◆ **Work item**
Without including any pictures, return the records below exactly as written.

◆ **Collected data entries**
*** Block opens ***

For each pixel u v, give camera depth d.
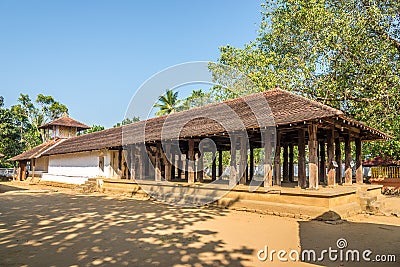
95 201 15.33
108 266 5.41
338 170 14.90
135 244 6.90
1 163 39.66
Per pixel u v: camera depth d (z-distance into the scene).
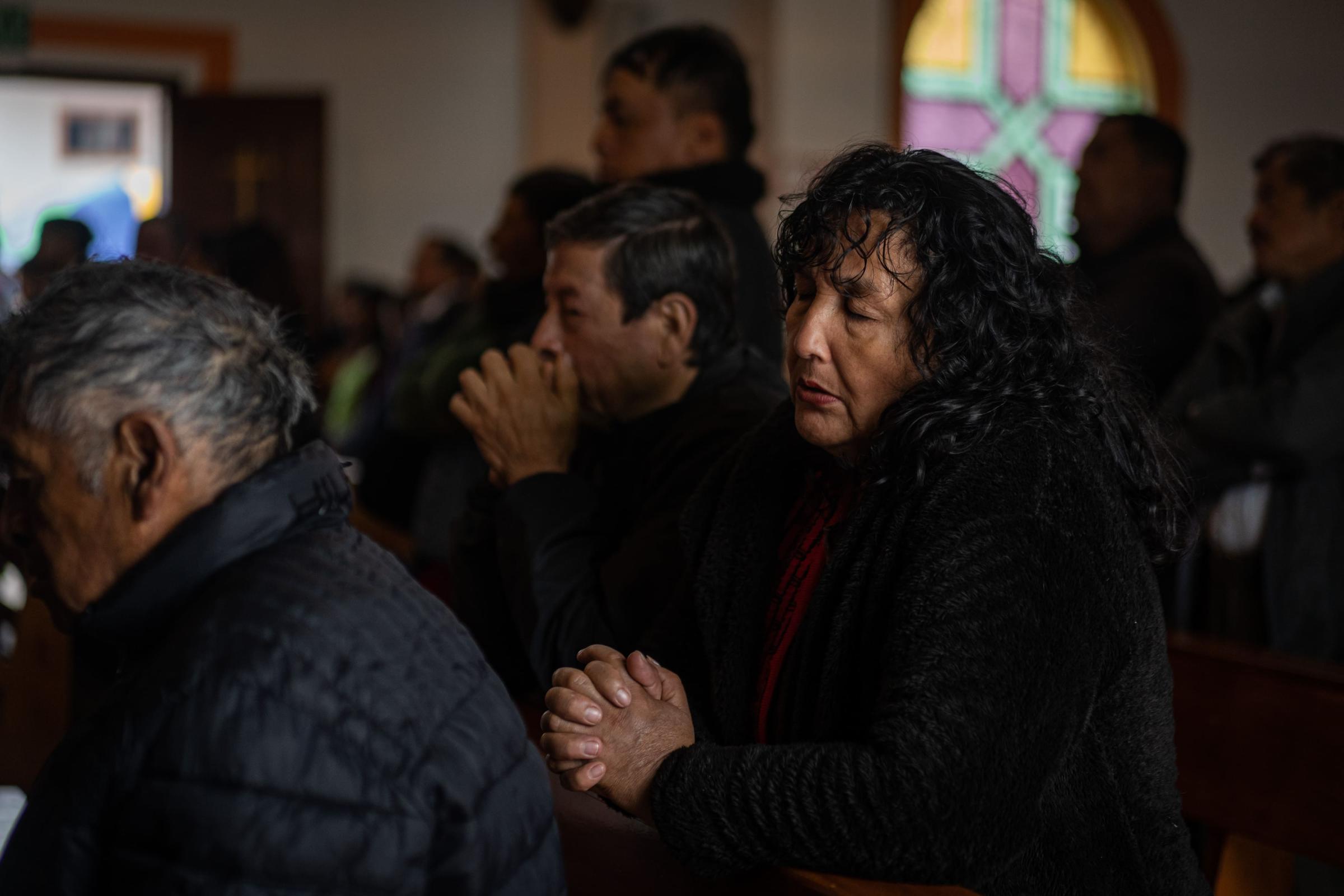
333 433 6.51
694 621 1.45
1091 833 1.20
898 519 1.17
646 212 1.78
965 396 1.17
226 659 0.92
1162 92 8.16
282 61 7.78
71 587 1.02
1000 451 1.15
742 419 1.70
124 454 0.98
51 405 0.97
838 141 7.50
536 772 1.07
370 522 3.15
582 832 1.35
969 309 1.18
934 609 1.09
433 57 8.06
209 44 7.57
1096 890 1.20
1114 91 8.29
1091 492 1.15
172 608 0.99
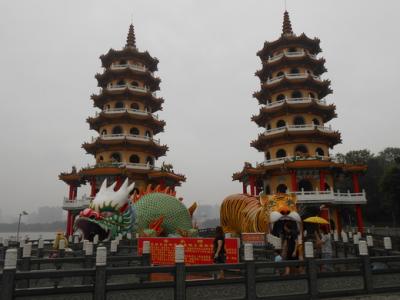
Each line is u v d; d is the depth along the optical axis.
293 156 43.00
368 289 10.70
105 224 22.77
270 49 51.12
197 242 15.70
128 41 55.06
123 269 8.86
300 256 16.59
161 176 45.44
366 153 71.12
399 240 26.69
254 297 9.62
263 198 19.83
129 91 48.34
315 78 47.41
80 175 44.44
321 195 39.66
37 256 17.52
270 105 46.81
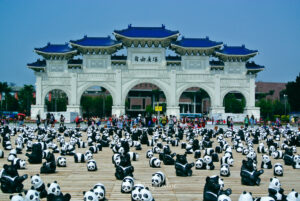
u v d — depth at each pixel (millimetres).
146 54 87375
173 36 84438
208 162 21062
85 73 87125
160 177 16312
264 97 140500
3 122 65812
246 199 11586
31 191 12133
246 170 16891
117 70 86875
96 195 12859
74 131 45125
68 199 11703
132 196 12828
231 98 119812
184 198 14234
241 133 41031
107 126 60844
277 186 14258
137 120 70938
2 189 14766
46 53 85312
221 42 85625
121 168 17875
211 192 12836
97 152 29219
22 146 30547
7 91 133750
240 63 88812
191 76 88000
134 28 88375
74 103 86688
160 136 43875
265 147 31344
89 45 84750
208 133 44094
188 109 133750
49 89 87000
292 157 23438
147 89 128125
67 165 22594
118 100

*** Block closes ***

◆ **Output below**
For each pixel u v, give camera depth d.
95 201 15.33
108 266 5.41
338 170 14.90
135 244 6.90
1 163 39.66
Per pixel u v: camera depth d (z-distance into the scene).
333 433 6.51
694 621 1.45
1091 833 1.20
898 519 1.17
646 212 1.78
965 396 1.17
226 659 0.92
1162 92 8.16
282 61 7.78
71 587 1.02
1000 451 1.15
742 419 1.70
124 454 0.98
51 405 0.97
838 141 7.50
536 772 1.07
370 522 3.15
582 832 1.35
969 309 1.18
934 609 1.09
433 57 8.06
209 44 7.57
1096 890 1.20
1114 91 8.29
1091 492 1.15
172 608 0.99
Each line is u v d; d is the depth along the optical axis.
293 156 43.00
368 289 10.70
105 224 22.77
270 49 51.12
197 242 15.70
128 41 55.06
123 269 8.86
300 256 16.59
161 176 45.44
366 153 71.12
399 240 26.69
254 297 9.62
263 198 19.83
129 91 48.34
315 78 47.41
80 175 44.44
321 195 39.66
37 256 17.52
270 105 46.81
u v d — depth at each pixel (millimetres).
146 54 87375
173 36 84438
208 162 21062
85 73 87125
160 177 16312
264 97 140500
3 122 65812
246 199 11586
31 191 12133
246 170 16891
117 70 86875
96 195 12859
74 131 45125
68 199 11703
132 196 12828
231 98 119812
184 198 14234
241 133 41031
107 126 60844
277 186 14258
137 120 70938
2 189 14766
46 53 85312
221 42 85625
121 168 17875
211 192 12836
97 152 29219
22 146 30547
7 91 133750
240 63 88812
191 76 88000
134 28 88375
74 103 86688
160 136 43875
265 147 31344
89 45 84750
208 133 44094
188 109 133750
49 89 87000
292 157 23438
147 89 128125
67 165 22594
118 100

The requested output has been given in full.